- Page text:
═══

David Brown
8/5/2015 9:08:00 AM
On 31/07/15 13:24, Richard Heathfield wrote:
> On 31/07/15 12:07, Paul N wrote:
>
> <snip>
>
>> If the data were truly random, you'd expect about
>> the same amount of each byte, so if there is a big
>> difference between the most and least fequent values
>> that would sugest that there's *something* going on.
>
> That's right. Thing is, "about the same amount of each byte" is a bit
> nebulous, isn't it? I'm not quite sure how to express this, but I want
> to be able to decide, in a binary (yes/no) fashion, whether there's
> *something* going on, in a programmatic or at least numerical way. How
> much something does there need to be (how much departure from a flat
> distribution) before it's *something* rather than just something?
>
Of course, even with different frequencies for different bytes, it could
be a random process (think of rolling two dice and adding them, for a
simple example).
The first step, I think, would be to draw two graphs - one ordered by
frequency, and one ordered by byte. That might give you some inspiration.
But without any more information, or a clear outstanding pattern, it's a
lost cause. There is no way from what you have that you could
distinguish line noise from a gzip'ed Shakespear play.
>> Beyond that, you could compare with the frequencies
>> of letters, to see if it might be a simple substitution
>> cypher (each letter replaced with a particular different one).
>
> Er, yeah, that's relevant too, I guess, but the day I have trouble
> cracking a simple substitution cipher is the day I hang up my keyboard. :-)
>

═══

- Record set:
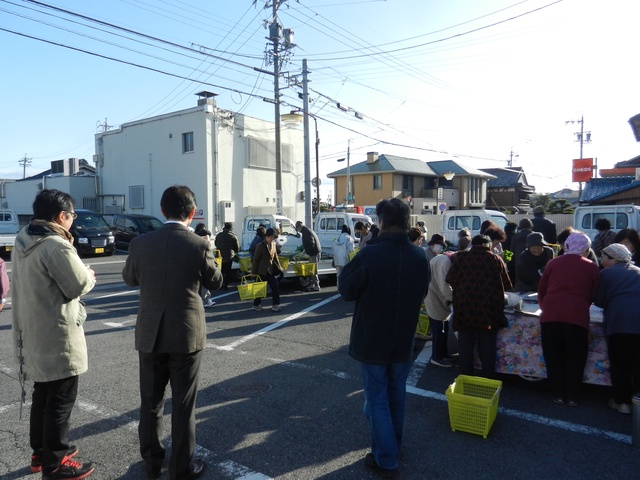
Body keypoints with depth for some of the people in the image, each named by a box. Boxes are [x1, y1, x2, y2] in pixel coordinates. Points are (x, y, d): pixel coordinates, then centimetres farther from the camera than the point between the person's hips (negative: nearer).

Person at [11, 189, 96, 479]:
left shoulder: (22, 242, 10)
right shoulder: (56, 246, -22)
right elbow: (79, 285, -19)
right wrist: (90, 275, 2)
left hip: (32, 332, 10)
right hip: (56, 336, -10)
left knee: (42, 395, 21)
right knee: (61, 399, 3)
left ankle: (41, 451, 35)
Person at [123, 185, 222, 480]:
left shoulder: (140, 243, -5)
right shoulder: (199, 245, -14)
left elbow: (129, 279, 12)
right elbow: (215, 282, 1)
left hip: (149, 335, 3)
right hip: (186, 335, -3)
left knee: (150, 401, 18)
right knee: (183, 404, 10)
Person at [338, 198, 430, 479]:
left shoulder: (369, 255, -23)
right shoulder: (420, 257, -7)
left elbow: (346, 291, -11)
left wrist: (349, 266, 4)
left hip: (372, 341, -5)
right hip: (404, 340, 5)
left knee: (377, 399, 9)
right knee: (397, 395, 22)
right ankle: (393, 445, 41)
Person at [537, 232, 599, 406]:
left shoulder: (553, 263, 13)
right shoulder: (591, 267, 10)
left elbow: (541, 290, 15)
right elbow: (593, 295, 17)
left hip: (551, 314, 1)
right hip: (577, 316, -1)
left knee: (554, 357, 11)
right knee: (575, 358, 12)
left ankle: (558, 395, 17)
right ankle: (572, 397, 17)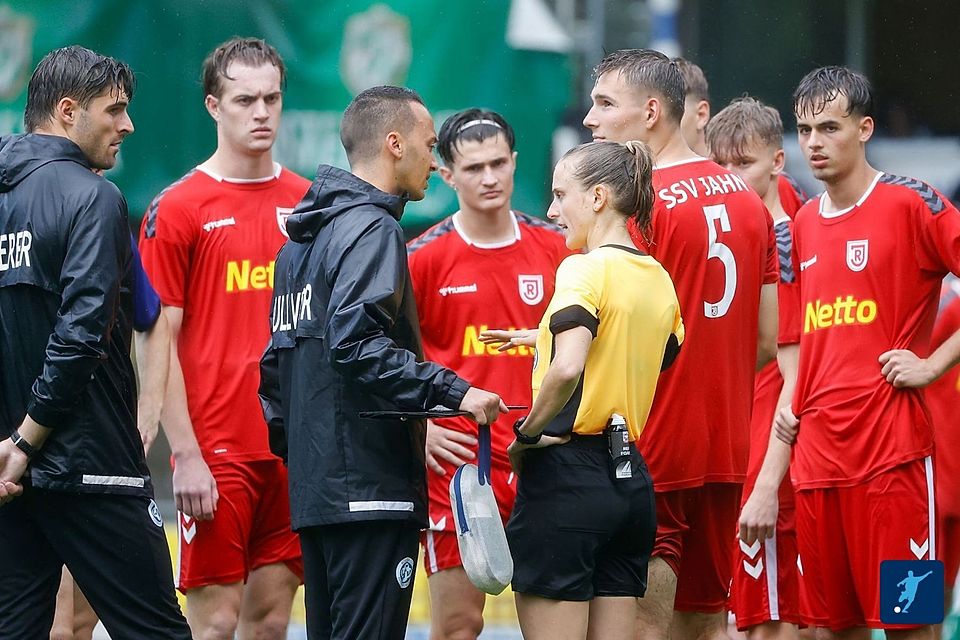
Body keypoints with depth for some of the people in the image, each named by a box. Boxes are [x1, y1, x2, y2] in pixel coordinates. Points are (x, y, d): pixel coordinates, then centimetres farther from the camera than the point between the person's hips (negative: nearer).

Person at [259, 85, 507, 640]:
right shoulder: (372, 229, -10)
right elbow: (358, 344, -23)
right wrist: (454, 393, -22)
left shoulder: (304, 236, 20)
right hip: (370, 487, -10)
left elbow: (278, 359, 22)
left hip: (313, 486, 10)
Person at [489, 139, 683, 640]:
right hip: (631, 478, 8)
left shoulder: (585, 270, -12)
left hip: (566, 473, -8)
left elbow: (568, 368, -27)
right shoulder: (659, 280, 12)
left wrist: (527, 432, -11)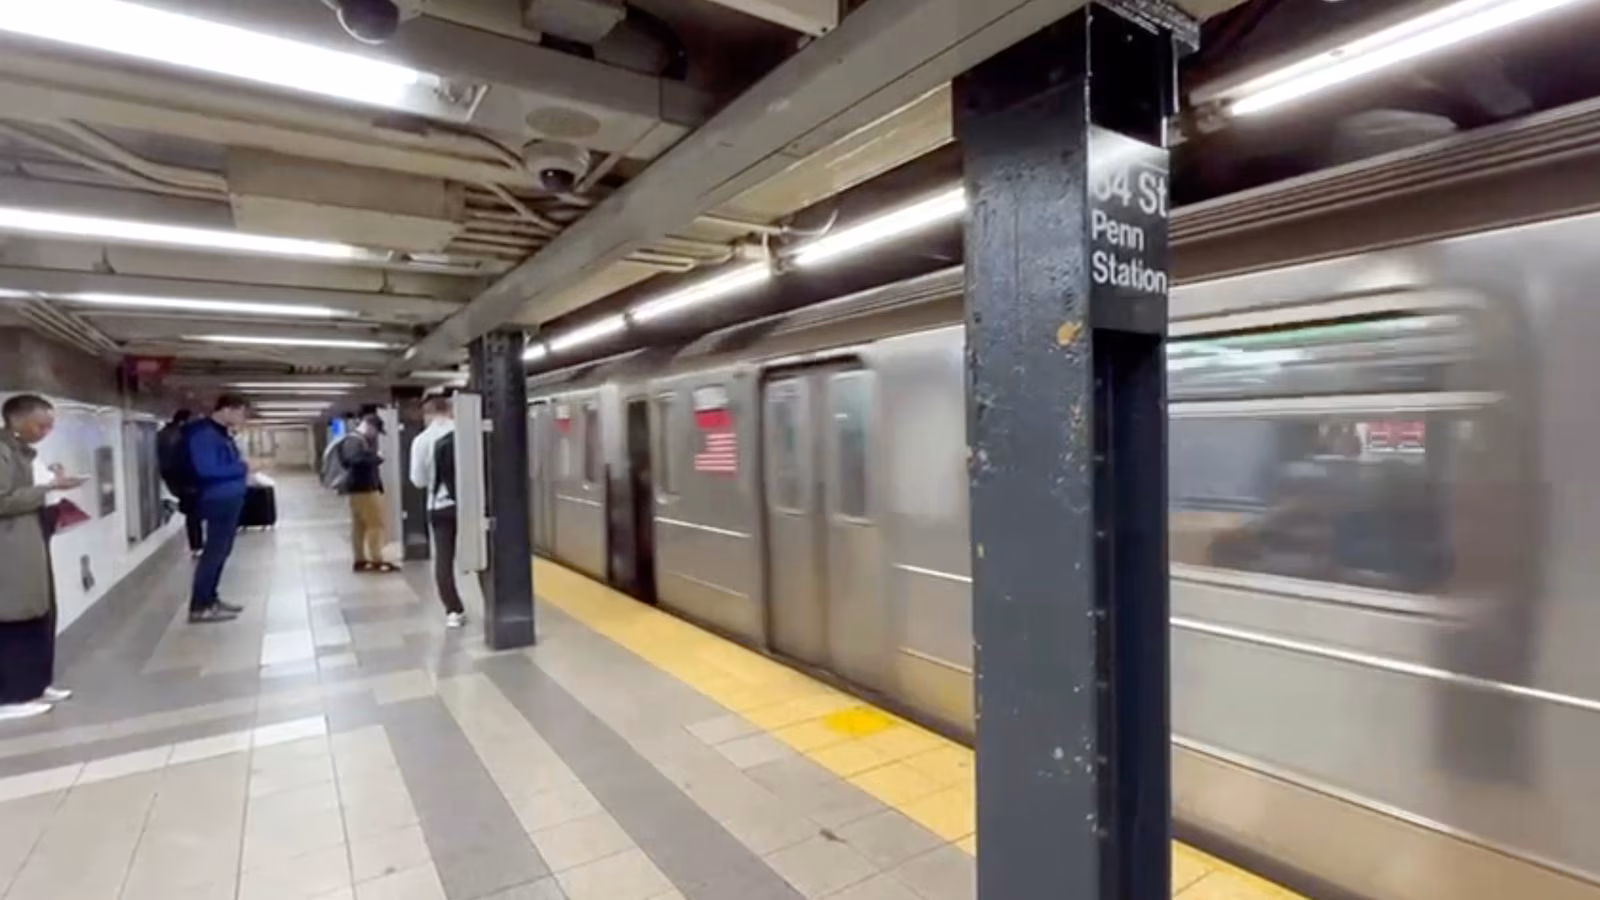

═══

- Required action 1: In the forum post, what simple example is given of a random process that could still produce different frequencies for different bytes?
- Required action 2: Reproduce the stretch of the forum post from "But without any" through "gzip'ed Shakespear play.".
- Required action 3: List every date-and-time stamp that appears in the forum post.

- Written answer 1: Rolling two dice and adding them.

- Written answer 2:
But without any more information, or a clear outstanding pattern, it's a
lost cause. There is no way from what you have that you could
distinguish line noise from a gzip'ed Shakespear play.

- Written answer 3:
8/5/2015 9:08:00 AM
31/07/15 13:24
31/07/15 12:07